A differential probe has two inputs, one positive and one negative as well as a separate ground lead. It drives a single terminated 50-Ω cable to transmit its output to one oscilloscope channel. The output signal is proportional to the difference between the voltages appearing at the two inputs.
One problem: Differential probes can be pricey. So there are two other common measurement methods employed when examining Ethernet balanced lines and no differential probe is available. The first assumes the availability of a two-channel scope. The technique is to connect each of the two scope probes to one of the balanced lines, then connect the probe grounds to each other. The scope is set to display the difference between the two inputs (A-B). Signals are around ±2.5 V (over twisted pair) on 10BASE-T and 100BASE-TX uses three-level signals (1 V, 0 V, -1 V).

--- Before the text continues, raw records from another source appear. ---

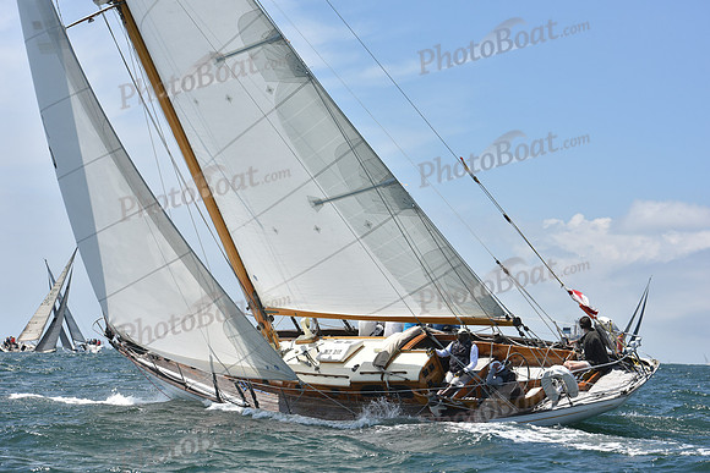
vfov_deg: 15.9
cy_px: 236
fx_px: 1696
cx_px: 355
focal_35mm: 86
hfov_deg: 23.6
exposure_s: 1/1250
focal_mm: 86
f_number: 7.1
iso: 250
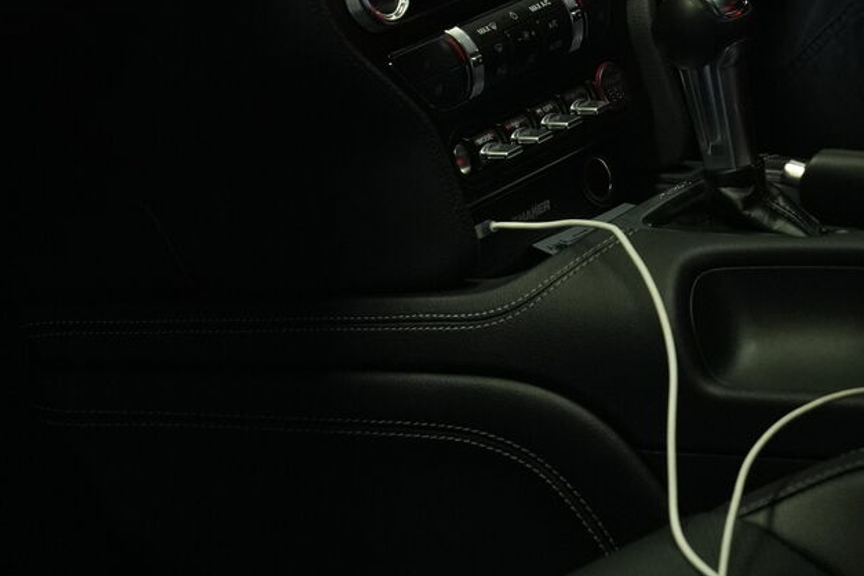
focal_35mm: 153
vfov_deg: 8.8
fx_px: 3672
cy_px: -285
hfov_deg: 13.2
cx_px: 956
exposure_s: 1/250
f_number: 4
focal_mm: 50
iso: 3200
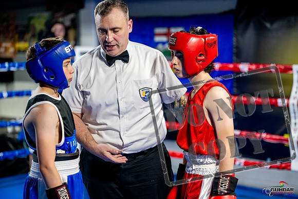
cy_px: 100
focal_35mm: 81
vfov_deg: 16.9
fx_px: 671
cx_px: 149
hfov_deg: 25.1
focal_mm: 81
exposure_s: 1/800
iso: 3200
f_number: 2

Another technique uses an old Ethernet card to serve as an interface for the scope input. The idea is to connect the NIC (Network Interface Card) to the Ethernet lines of interest after it has been modified to accept connections to the scope inputs. The modifications are as follows: The NIC contains an Ethernet line transformer that connects to the RJ45 Ethernet connector and to the Ethernet chip on the NIC card. You desolder the Rx and Tx lines coming from the Ethernet chip to the Ethernet line transformer, then substitute coaxial cable connections from the scope inputs on the same pin connections of the line transformer. Generally, these coax cable connections are soldered in.
One difficulty with this idea is that the connections are not technically up to the specifications of an Ethernet line — this circuit creates impedance mismatches which are not good for communications, but usually work well enough if the cable runs are short.
Once Ethernet waveforms are rendered viewable on a scope display, the next step generally involves decoding the transmitted data. Trying to decode Ethernet frames manually generally is impractical, so scopes aimed at professional user incorporate decoding software that will automatically interpret transmissions.
Finally, a few words about WiFi transmissions. WiFi data obeys the Ethernet protocol, so captured WiFi transmissions can be interpreted by the same scope software used to translate Ethernet transmissions. However, if the only parameter of interest is the signal strength of the received WiFi signal, an ordinary smartphone can serve as a simple signal-strength meter. It does so via free apps such as WiFi Analyzer which provide a display of received WiFi signals, their identity, and their level in dB. (Of course, if the need is for a calibrated signal-strength reading in the interests of compliance testing and other stringent demands, you’ll need something more sophisticated.)